Picasso nude visits Paris after long absence
One of Picasso’s most unsettling paintings returns to Paris on Friday — more than a century after the Spanish artist painted it in the city — as a taster for what is being billed the art “sale of the century”.
With the art market surging, the nude Young Girl With A Flower Basket is expected to make at least $100m when it goes under the hammer in New York in May, along with works by Monet, Renoir and Gauguin from the private collection of American billionaires Peggy and David Rockefeller.
Auction house Christie’s expects the sale of the 1,600 works of art amassed by the couple to top $600m, easily beating the world record set in Paris in 2009 when the collection put together by fashion designer Yves Saint Laurent and his partner, Pierre Berge, made $484m.
They include one of Monet’s water-lily paintings, as a well as one of his famously smoky views of St Lazare station in Paris and three Miro murals, which are expected to fetch about $25m.

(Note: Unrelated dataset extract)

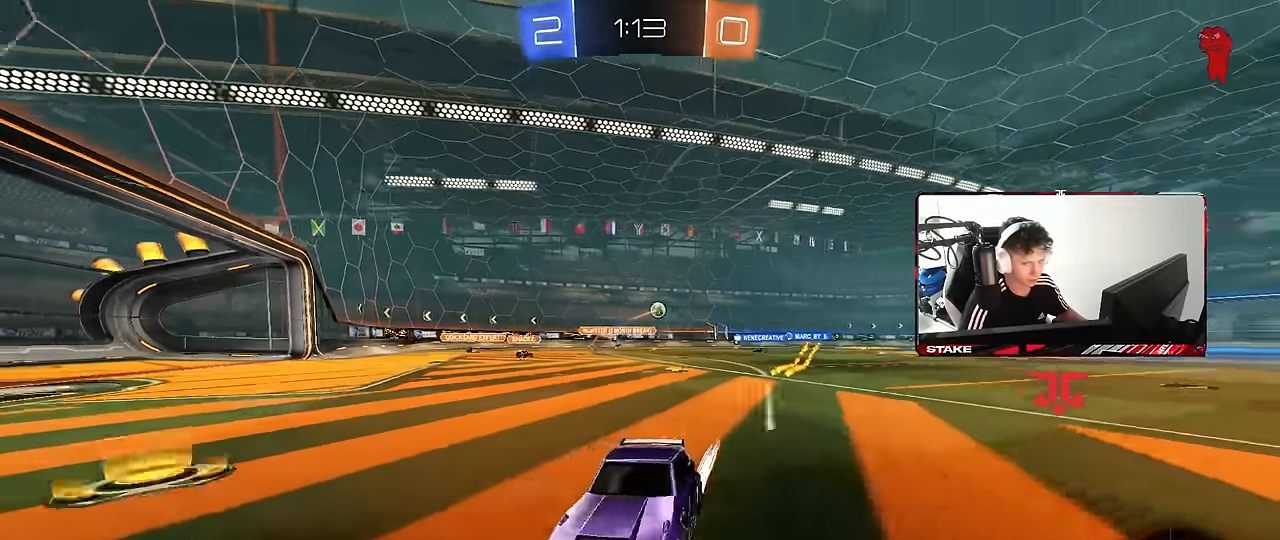
{"keys": ["a", "w"], "mouse": [], "mouse_move": "still", "events": [[133, "mouse_left", "down"], [183, "a", "up"], [283, "a", "down"], [383, "mouse_left", "up"], [383, "shift", "down"], [467, "shift", "up"]]}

“It’s a really historic moment, the biggest private collection put up for auction,” Christie’s French head Francois de Ricqles said.
It not only represented the works collected by “a couple of great taste”, he said, “but with the addition of the items they inherited reflects the passion of generations of the Rockefeller family for art.”
David Rockefeller, the former chairman and CEO of Chase Manhattan Bank, died in 2017 aged 101, two decades after his wife. The entire proceeds of the sale will go to charitable causes, including Harvard University and conservation groups in the state of Maine, where the Rockefeller family had summer homes.
The Picasso, a masterpiece from his pink period in 1905, is one of 10 works being shown by Sotheby’s in the French capital in the run-up to the sale.
Once owned by Picasso’s friend, the American poet and novelist Gertrude Stein, it has not been shown in Paris in more than 50 years.
WORKS FROM THE COLLECTION ARE BEING DISPLAYED AROUND THE WORLD LEADING UP TO THE SALE
Stein initially was troubled by the side-on view and the girl’s “repulsive” feet, but her husband, Leo, loved it.
When they split up, however, she kept the painting for herself, leaving him their Cezannes.
The Rockefellers were equally attached to it, not allowing it to leave their home on 65th Street in New York after they bought it in 1968.
Selected works from the collection are being displayed around the world leading up to the sale.